June 14th, 2017 is the day I got sober. I have dedicated myself to keeping my body, mind, and soul in balance. This is an everyday work in progress for me. Sometimes I fill one cup more than the others. I have to work on myself every day. I found things that I love and a community of sober people who are my family. I have learned that it is not motivation that keeps me on track but my dedication to myself. I’ve built an amazing relationship with God. I have traveled the world sober. I have run up mountain tops and found a new lease on life.


Before & After Sobriety

In early sobriety I started working out every day. I would go to the gym and take the 6:00 am class and cry throughout the workout. I’m sure the instructor thought I was crazy. However, I was there and I was putting in work. Friends of mine were doing this crazy thing called Spartan Races and there just happened to be one in my town. I decided I would give it a try. I was terrified, but it was a great goal. I started working out harder and longer. The Spartan Race was 8 miles plus obstacles that included things that I never thought I could do. Climbing walls, carrying sand bags and buckets full of rocks, dunk walls, crawling under barbed wire, rope climbs, and running 8 miles. I couldn’t finish a 5k at one point in my life, let alone this.

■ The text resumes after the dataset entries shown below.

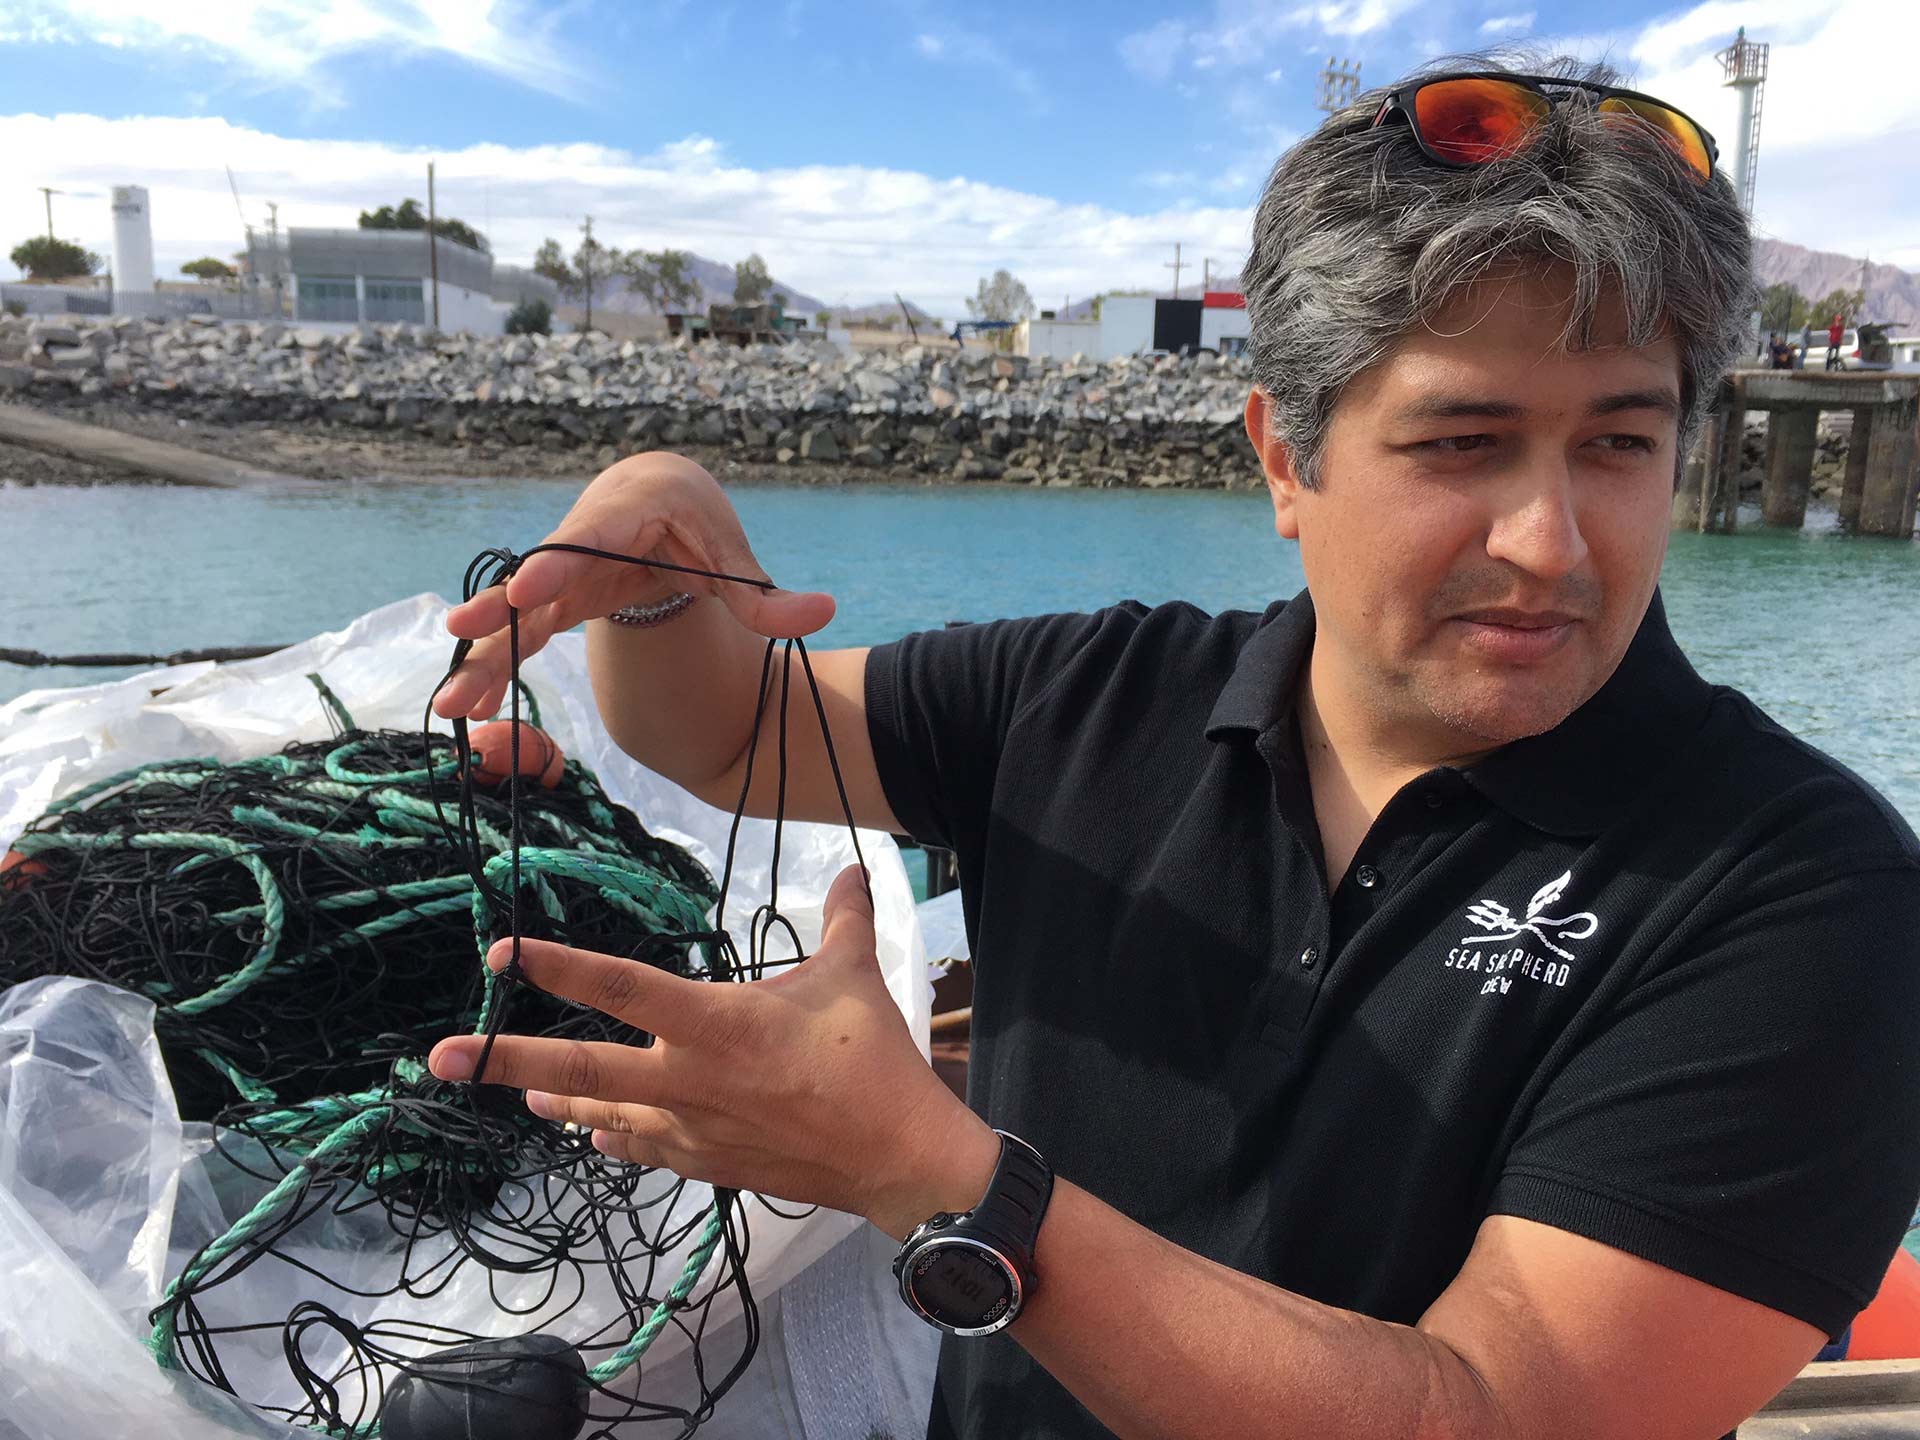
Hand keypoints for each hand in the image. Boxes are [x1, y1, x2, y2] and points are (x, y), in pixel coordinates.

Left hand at [427, 865, 998, 1236]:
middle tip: (441, 1059)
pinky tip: (594, 1139)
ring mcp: (694, 1128)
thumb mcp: (853, 976)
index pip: (623, 986)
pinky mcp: (710, 1164)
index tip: (502, 952)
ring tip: (517, 1089)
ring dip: (558, 1097)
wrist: (895, 1157)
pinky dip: (616, 1141)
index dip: (559, 965)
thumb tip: (858, 864)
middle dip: (508, 1057)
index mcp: (716, 1023)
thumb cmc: (871, 1060)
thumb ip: (844, 917)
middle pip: (583, 1066)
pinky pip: (646, 1151)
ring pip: (605, 1113)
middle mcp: (688, 1078)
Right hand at [431, 451, 834, 720]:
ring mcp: (563, 570)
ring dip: (485, 655)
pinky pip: (522, 634)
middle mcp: (584, 536)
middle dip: (500, 609)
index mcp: (632, 510)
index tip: (526, 591)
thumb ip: (767, 595)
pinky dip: (498, 666)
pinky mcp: (554, 599)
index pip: (591, 539)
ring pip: (518, 614)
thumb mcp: (733, 556)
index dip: (556, 564)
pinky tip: (470, 707)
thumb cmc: (696, 522)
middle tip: (463, 634)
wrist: (660, 498)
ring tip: (451, 703)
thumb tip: (825, 612)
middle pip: (539, 576)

June 7th of 2018 came around. Race day. I was nervous and anxious. I started the race and watched everyone in my start time run past me. I was already doubting if I was going to finish. I just kept putting one foot in front of the other and did one obstacle at a time. I eventually came across another Spartan who decided he would run with me and help me finish, and we did. I finally had proven to myself that I wasn’t the person I used to be.



All those obstacles in my life I had overcome. Either with help or solo. They were in the past now. I was starting a new chapter in my life. I didn’t have to identify as the person I used to be. She was gone. It was a pivotal moment in sobriety and in my life. I did something the old me could never have done. What else can I do?


I decided I was going to start living. What else did Samantha want? I thought, ‘I want to travel to Italy and Greece’. So, I did. No one wanted to go with me and I decided I’d go by myself. I planned the trip and traveled all over Italy and Greece. Hopping on trains, planes, subways and ferries. All sober. Spartan had really resonated with me so I decided I was going to travel and race. I went to Seattle, Tahoe, and San Francisco to race. I’ve seen more and done more in sobriety than I could ever imagine. These are things I had dreamed of doing but always thought, ‘Not me. I’m not that lucky.’ Little did I know that luck had absolutely nothing to do with it. I could have everything I wanted and I deserved all of these experiences. Finding myself was the key to it all. Taking down the masks and being comfortable in my own skin. Not being afraid of putting in hard work. I started living the cliché of saying ‘What if I fail? But what if I succeed?’ and actually trying. I started setting up small goals for myself and tackling them one at a time. That’s how I found happiness in a life that had been so amerced with pain and tragedy.


Now I’m not as afraid to try new things. Actually, when I feel that fear, I’ve learned to turn it over to God and do it anyways. I competed in a CrossFit competition after doing CrossFit for three months. I didn’t make the podium, or even the top 10, but I hit a personal record on a lift and had the time of my life with my gym friends. I’ve created relationships with people I adore that I would never have met if I didn’t get sober.


I hope my blog inspires people to know that their circumstance does not have to define them. That pain is only temporary. That you are capable of living a life beyond your wildest dreams. That with an action plan, dedication, and perseverance, you can achieve anything. Life doesn’t have to be all pain. Once you learn to embrace the pain rather than fight it, you can be happy, joyous, and free too.